THE Global Justice Movement Website

THE Global Justice Movement Website
This is the "Global Justice Movement" (dot org) we refer to in the title of this blog.

Wednesday, May 14, 2014

Grosscup on Anti-Trust Laws, III: Our Legislation Wrong in Principle


Here is the second part of Judge Grosscup’s talk on Anti-Trust Laws given in Chicago in October 1907, and lost until rediscovered recently by CESJ researchers.  Judge Grosscup continued,

Our Legislation Wrong in Principle

We should all fail like this.
But though what I am saying means, perhaps, that the aim of the American public thus far, in its treatment of incorporated industry, is not directed toward the right mark, it does not mean, that in the great new industrial life that this generation of men is living, so largely an incorporated life, there is nothing that is wrong. Somewhere in that life, something is wrong; for though in the midst of material prosperity, the country is without contentment; and there must be something wrong in a prosperity that does not bring contentment — something that, in the nature of things, in some way pinches and wounds some deep-seated human instincts. Nor does it mean that the administration of President Roosevelt has been a failure. As a preparation of the public mind for the great practical thing yet to be accomplished, that administration has been a great success.

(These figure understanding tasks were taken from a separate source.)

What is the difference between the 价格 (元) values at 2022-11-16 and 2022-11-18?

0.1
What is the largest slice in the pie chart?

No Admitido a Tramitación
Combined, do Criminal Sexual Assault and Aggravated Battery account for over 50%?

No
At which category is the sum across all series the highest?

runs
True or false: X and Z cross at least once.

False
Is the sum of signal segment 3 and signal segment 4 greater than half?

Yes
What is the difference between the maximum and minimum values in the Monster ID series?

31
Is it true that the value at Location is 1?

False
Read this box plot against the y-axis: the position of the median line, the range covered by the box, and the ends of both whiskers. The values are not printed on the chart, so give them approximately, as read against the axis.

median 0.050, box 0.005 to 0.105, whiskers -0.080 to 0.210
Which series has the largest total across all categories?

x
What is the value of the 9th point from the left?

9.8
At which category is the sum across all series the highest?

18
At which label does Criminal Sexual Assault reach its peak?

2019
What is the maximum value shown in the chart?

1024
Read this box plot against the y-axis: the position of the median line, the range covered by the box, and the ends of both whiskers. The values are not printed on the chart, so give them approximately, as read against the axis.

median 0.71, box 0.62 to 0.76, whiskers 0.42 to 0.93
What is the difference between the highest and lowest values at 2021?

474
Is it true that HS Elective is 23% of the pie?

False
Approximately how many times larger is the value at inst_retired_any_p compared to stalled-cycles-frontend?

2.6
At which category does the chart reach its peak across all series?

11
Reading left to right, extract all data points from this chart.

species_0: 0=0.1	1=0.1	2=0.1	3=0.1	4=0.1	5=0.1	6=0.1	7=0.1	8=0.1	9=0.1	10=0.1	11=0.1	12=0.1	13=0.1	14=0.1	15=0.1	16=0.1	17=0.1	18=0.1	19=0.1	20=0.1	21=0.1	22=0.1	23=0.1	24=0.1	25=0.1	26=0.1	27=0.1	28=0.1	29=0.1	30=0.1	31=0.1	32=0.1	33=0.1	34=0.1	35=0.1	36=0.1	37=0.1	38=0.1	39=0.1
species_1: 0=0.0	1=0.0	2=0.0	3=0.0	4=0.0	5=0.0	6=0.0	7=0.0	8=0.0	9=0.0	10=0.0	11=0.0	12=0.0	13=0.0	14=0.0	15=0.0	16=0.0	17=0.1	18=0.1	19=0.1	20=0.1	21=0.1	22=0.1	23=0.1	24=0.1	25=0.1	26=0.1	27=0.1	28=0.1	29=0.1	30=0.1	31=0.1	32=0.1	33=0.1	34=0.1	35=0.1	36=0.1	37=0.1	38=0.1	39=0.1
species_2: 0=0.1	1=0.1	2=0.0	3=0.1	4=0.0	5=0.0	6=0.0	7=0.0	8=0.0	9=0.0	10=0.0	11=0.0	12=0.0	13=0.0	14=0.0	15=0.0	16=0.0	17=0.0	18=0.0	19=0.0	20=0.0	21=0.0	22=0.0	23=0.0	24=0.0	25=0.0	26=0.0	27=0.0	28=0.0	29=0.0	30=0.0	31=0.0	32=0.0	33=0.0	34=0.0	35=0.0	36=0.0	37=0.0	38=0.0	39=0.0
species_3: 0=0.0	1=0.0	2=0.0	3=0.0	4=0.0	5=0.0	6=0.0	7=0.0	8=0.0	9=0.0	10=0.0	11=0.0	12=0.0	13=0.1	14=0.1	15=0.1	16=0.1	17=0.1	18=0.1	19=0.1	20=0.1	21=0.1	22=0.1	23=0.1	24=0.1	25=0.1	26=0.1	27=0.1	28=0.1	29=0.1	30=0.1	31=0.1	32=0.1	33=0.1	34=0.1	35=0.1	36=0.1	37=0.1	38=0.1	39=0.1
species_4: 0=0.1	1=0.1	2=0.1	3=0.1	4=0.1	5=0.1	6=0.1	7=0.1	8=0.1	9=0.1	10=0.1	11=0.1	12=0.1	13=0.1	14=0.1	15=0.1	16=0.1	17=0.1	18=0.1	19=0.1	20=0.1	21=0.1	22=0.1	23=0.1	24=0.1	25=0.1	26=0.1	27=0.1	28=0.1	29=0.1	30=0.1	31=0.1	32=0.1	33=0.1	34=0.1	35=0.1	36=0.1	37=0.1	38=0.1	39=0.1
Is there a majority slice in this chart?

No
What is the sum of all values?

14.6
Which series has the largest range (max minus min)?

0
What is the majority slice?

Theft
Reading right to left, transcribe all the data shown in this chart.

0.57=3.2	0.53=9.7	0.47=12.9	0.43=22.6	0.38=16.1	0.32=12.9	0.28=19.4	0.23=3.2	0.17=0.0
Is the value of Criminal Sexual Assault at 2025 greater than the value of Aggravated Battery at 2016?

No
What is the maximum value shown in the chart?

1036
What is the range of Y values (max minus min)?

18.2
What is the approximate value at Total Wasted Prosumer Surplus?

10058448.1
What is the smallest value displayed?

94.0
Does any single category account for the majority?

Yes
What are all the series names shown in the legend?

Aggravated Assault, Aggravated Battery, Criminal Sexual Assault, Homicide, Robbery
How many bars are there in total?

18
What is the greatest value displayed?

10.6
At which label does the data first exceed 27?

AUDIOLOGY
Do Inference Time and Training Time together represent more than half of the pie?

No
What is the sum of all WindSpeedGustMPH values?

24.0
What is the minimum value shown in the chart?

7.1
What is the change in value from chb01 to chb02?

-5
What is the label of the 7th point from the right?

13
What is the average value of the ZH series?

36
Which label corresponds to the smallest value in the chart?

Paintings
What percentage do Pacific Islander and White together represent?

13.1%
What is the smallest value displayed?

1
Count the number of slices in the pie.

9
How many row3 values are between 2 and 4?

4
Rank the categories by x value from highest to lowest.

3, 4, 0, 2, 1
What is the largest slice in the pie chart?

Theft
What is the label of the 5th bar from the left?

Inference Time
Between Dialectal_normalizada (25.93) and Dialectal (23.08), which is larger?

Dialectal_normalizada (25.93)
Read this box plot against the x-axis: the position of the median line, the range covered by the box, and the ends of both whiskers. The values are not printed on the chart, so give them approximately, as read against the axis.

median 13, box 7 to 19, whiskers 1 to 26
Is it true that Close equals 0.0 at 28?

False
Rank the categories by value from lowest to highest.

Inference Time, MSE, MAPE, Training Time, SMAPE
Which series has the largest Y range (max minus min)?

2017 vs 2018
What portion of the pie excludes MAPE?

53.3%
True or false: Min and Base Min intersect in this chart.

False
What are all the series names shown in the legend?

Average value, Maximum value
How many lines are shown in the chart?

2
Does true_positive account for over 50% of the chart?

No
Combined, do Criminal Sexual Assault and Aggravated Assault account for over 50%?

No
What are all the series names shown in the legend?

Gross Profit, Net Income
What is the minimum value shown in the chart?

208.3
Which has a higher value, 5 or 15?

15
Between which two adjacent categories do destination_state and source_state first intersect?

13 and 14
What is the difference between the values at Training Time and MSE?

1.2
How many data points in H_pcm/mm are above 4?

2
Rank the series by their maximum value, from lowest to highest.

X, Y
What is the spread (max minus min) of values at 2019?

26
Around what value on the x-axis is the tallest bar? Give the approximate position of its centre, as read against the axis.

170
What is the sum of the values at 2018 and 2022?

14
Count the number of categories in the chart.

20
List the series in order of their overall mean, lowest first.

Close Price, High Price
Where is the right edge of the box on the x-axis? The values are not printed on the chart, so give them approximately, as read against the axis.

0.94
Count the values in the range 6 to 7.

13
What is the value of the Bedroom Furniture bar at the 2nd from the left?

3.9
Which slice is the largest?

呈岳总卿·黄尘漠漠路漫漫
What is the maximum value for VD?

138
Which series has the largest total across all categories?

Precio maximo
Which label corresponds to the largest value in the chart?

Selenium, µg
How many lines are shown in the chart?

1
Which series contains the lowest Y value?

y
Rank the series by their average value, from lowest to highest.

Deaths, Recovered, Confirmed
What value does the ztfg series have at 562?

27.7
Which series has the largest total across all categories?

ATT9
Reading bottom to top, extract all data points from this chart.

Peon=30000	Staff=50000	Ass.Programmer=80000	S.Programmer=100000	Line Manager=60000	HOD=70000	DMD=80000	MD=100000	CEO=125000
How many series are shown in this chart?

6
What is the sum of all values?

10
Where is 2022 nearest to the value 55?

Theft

Corporations Represent Concentrated Control

Cadbury's had a form of worker ownership.
What, then, is the wrong that lies at the bottom of the popular disquiet, and what is the work yet to be done? I can best answer that question, perhaps, in the statement of three facts. The first of these is: that not only is the corporation to modern industry organized, what government is to mankind politically organized, but, that as it is through effective free government alone that political power is diffused among the people, it is through the corporation alone that the ownership of the industries of the country can ever be widely diffused among the people; for outside the field of agricultural properties, property is not now held, each individual piece by some individual man; between the man who seeks to own, and the thing to be owned, there is, throughout the industrial field, the State-created intermediary called the corporation.